Kültür ve Turizm Bakanı Ertuğrul Günay zirvedeki konuşmasında "Turizm Türkiye'de bir başarı öyküsü. Dünyada çok önemli bir yere geldik. Dünyada 25 yıldır terörle mücadele eden ve aynı zamanda turizmde önemli bir yere gelen bir ülke olmak gerçekten kolay değil. 2009'dan bu yana Türkiye turizmi büyümeye devam ediyor.Türkiye'nin turizm gelirleri resmi rakamlardan daha yüksek seviyede. Gelişigüzel bir anketle elde edilen bilgiler bunlar. VIP'ler, yabancıların satın aldığı gayrimenkuller, CIP'ler bu istatistiklerde yok.
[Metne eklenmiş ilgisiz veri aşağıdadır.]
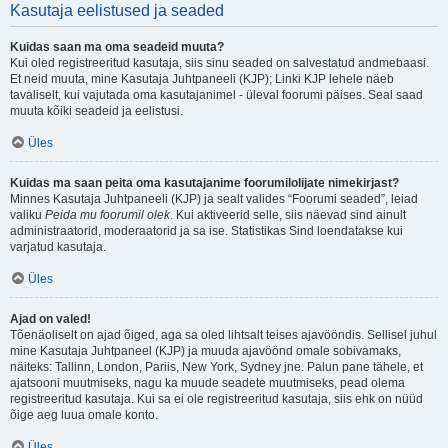
Kasutaja eelistused ja seaded
Kuidas saan ma oma seadeid muuta?
Kui oled registreeritud kasutaja, siis sinu seaded on salvestatud andmebaasi.
Et neid muuta, mine Kasutaja Juhtpaneeli (KJP); Linki KJP lehele näeb
tavaliselt, kui vajutada oma kasutajanimel - üleval foorumi päises. Seal saad
muuta kõiki seadeid ja eelistusi.
Üles
Kuidas ma saan peita oma kasutajanime foorumilolijate nimekirjast?
Minnes Kasutaja Juhtpaneeli (KJP) ja sealt valides “Foorumi seaded”, leiad
valiku
Peida mu foorumil olek
. Kui aktiveerid selle, siis näevad sind ainult
administraatorid, moderaatorid ja sa ise. Statistikas Sind loendatakse kui
varjatud kasutaja.
Üles
Ajad on valed!
Tõenäoliselt on ajad õiged, aga sa oled lihtsalt teises ajavööndis. Sellisel juhul
mine Kasutaja Juhtpaneel (KJP) ja muuda ajavöönd omale sobivamaks,
näiteks: Tallinn, London, Pariis, New York, Sydney jne. Palun pane tähele, et
ajatsooni muutmiseks, nagu ka muude seadete muutmiseks, pead olema
registreeritud kasutaja. Kui sa ei ole registreeritud kasutaja, siis ehk on nüüd
õige aeg luua omale konto.
Üles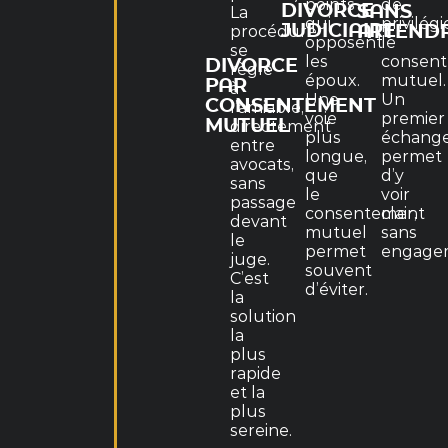
points
de
DIVORCE
SANS
La
qui
privilégi
JUDICIAIRE
procédure
ATTEND
opposent
le
se
les
consen
DIVORCE
règle
époux.
mutuel.
PAR
à
Une
Un
CONSENTEMENT
l’amiable,
voie
premier
MUTUEL
directement
plus
échang
entre
longue,
permet
avocats,
que
d’y
sans
le
voir
passage
consentement
clair,
devant
mutuel
sans
le
permet
engage
juge.
souvent
C’est
d’éviter.
la
solution
la
plus
rapide
et la
plus
sereine.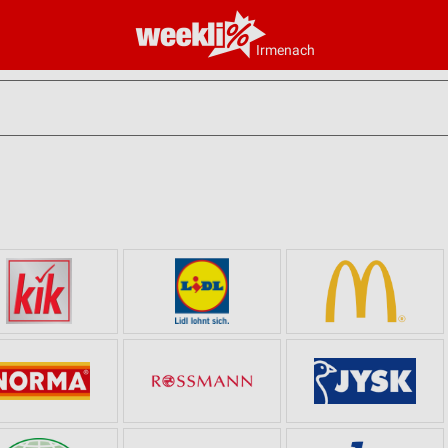
Irmenach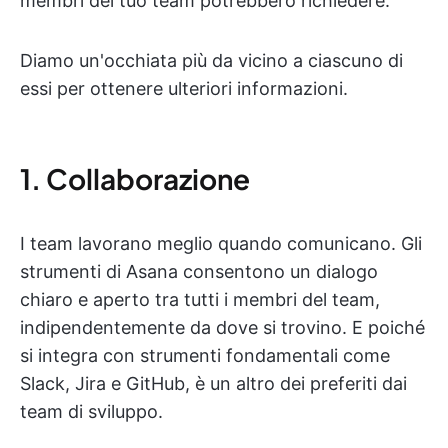
membri del tuo team potrebbero richiedere.
Diamo un'occhiata più da vicino a ciascuno di
essi per ottenere ulteriori informazioni.
1. Collaborazione
I team lavorano meglio quando comunicano. Gli
strumenti di Asana consentono un dialogo
chiaro e aperto tra tutti i membri del team,
indipendentemente da dove si trovino. E poiché
si integra con strumenti fondamentali come
Slack, Jira e GitHub, è un altro dei preferiti dai
team di sviluppo.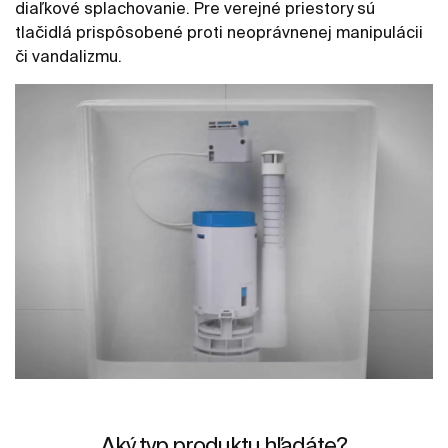
diaľkové splachovanie. Pre verejné priestory sú
tlačidlá prispôsobené proti neoprávnenej manipulácii
či vandalizmu.
Aký typ produktu hľadáte?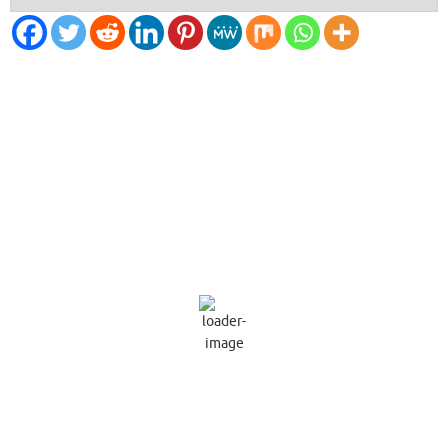
El Tiempo
Tarragona, ES
08:59,
Ago 9, 2026
28
°C
Cielo Claro
Ráfagas de viento:
3 mph
Clouds:
0%
Visibilidad:
10 km
Amanecer:
06:58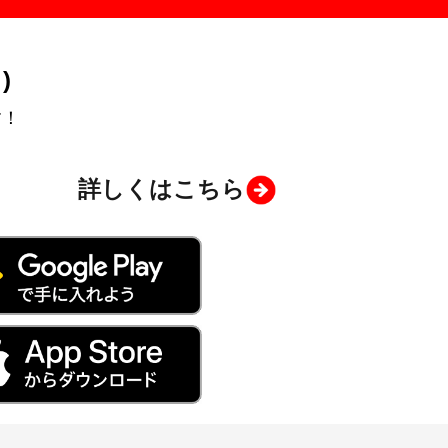
)
す！
詳しくはこちら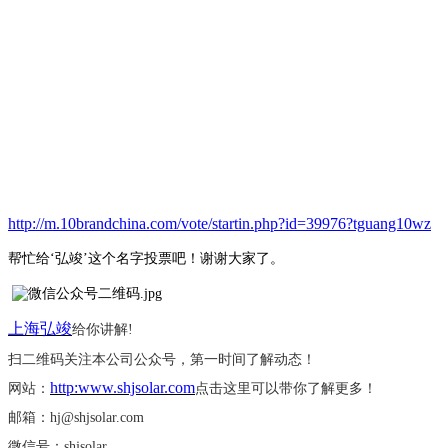
http://m.10brandchina.com/vote/startin.php?id=39976?tguang10wz
帮忙给
‘弘竣’这个名字投票吧！谢谢大家了。
上海弘竣
给你讲解
!
扫二维码关注本公司公众号，第一时间了解动态！
http:www.shjsolar.com
网站：
点击这里可以带你了解更多！
邮箱：
hj@shjsolar.com
微信号：
shjsolar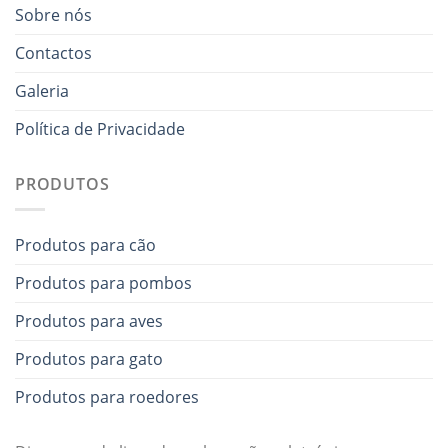
Sobre nós
Contactos
Galeria
Política de Privacidade
PRODUTOS
Produtos para cão
Produtos para pombos
Produtos para aves
Produtos para gato
Produtos para roedores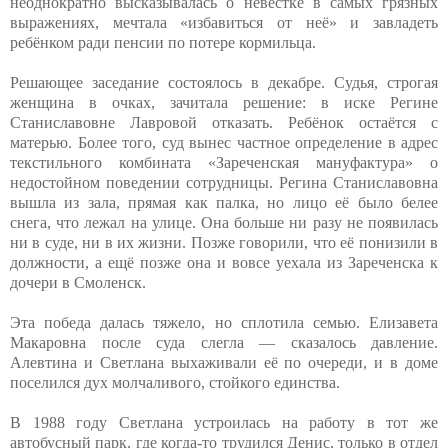
неоднократно высказывалась о невестке в самых грязных
выражениях, мечтала «избавиться от неё» и завладеть
ребёнком ради пенсии по потере кормильца.
Решающее заседание состоялось в декабре. Судья, строгая
женщина в очках, зачитала решение: в иске Регине
Станиславовне Лавровой отказать. Ребёнок остаётся с
матерью. Более того, суд вынес частное определение в адрес
текстильного комбината «Зареченская мануфактура» о
недостойном поведении сотрудницы. Регина Станиславовна
вышла из зала, прямая как палка, но лицо её было белее
снега, что лежал на улице. Она больше ни разу не появилась
ни в суде, ни в их жизни. Позже говорили, что её понизили в
должности, а ещё позже она и вовсе уехала из Зареченска к
дочери в Смоленск.
Эта победа далась тяжело, но сплотила семью. Елизавета
Макаровна после суда слегла — сказалось давление.
Алевтина и Светлана выхаживали её по очереди, и в доме
поселился дух молчаливого, стойкого единства.
В 1988 году Светлана устроилась на работу в тот же
автобусный парк, где когда-то трудился Денис, только в отдел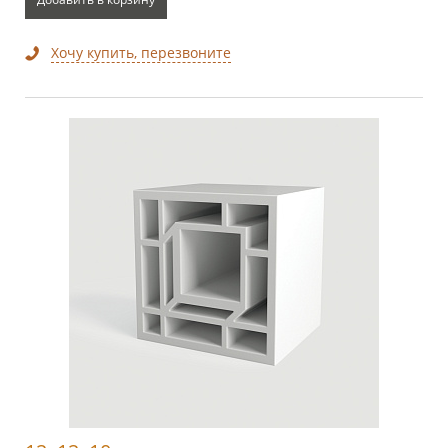
Хочу купить, перезвоните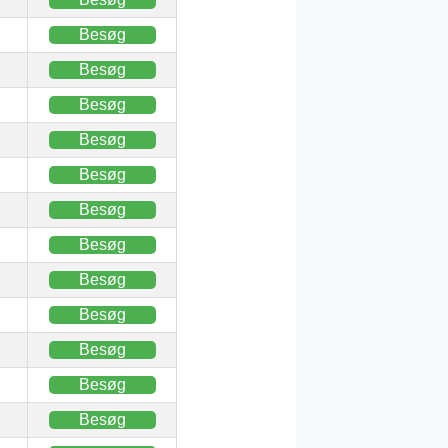
Besøg
Besøg
Besøg
Besøg
Besøg
Besøg
Besøg
Besøg
Besøg
Besøg
Besøg
Besøg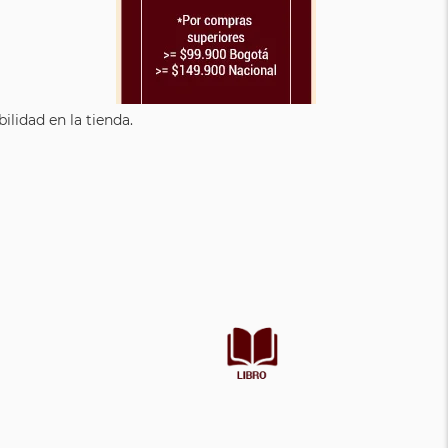
lidad en la tienda.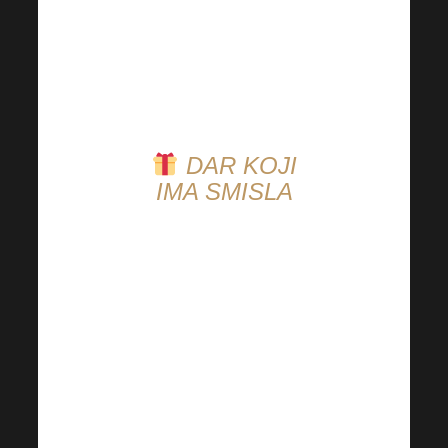
Ne znate koji biste
isprobali? Isprobajte ih
sve!
DAR KOJI
IMA SMISLA
Ove godine dajte ono
najvrjednije što možete.
Podržite zdravlje svojih
najmilijih uz pomoć
naših jedinstvenih
tekućih dodataka
prehrani! Probajte, na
Eksik meblağ yaklaşık 5 milyar dolardır. Biz 25 - 30 milyar dolar parametresinde bir gelir elde ediyoruz. Biz Türkiye'ye en fazla gelir getiren sektörüyüz.2012'de kriz Avrupa'yı daha çok etkileyecek. Avrupa bizim için çok önemli. Bu dünyada daralma olursa bizim bunu bir yerden telafi etmemiz gerekiyor. Uzak pazarlara yönelik harekete geçmeliyiz. 2012 yılında Rusya'da, Çin'de ikinci müşavirlikleri açacağız. Turizmi çeşitlendirmek ve yüksek seviye gelir gruplarını çekmek istiyoruz. Bu da charter uçuşlarla olmaz. Tarifeli uçuşlarımızın artması gerekiyor. Doğayı, enerjiyi daha iyi kullanmamız gerekiyor.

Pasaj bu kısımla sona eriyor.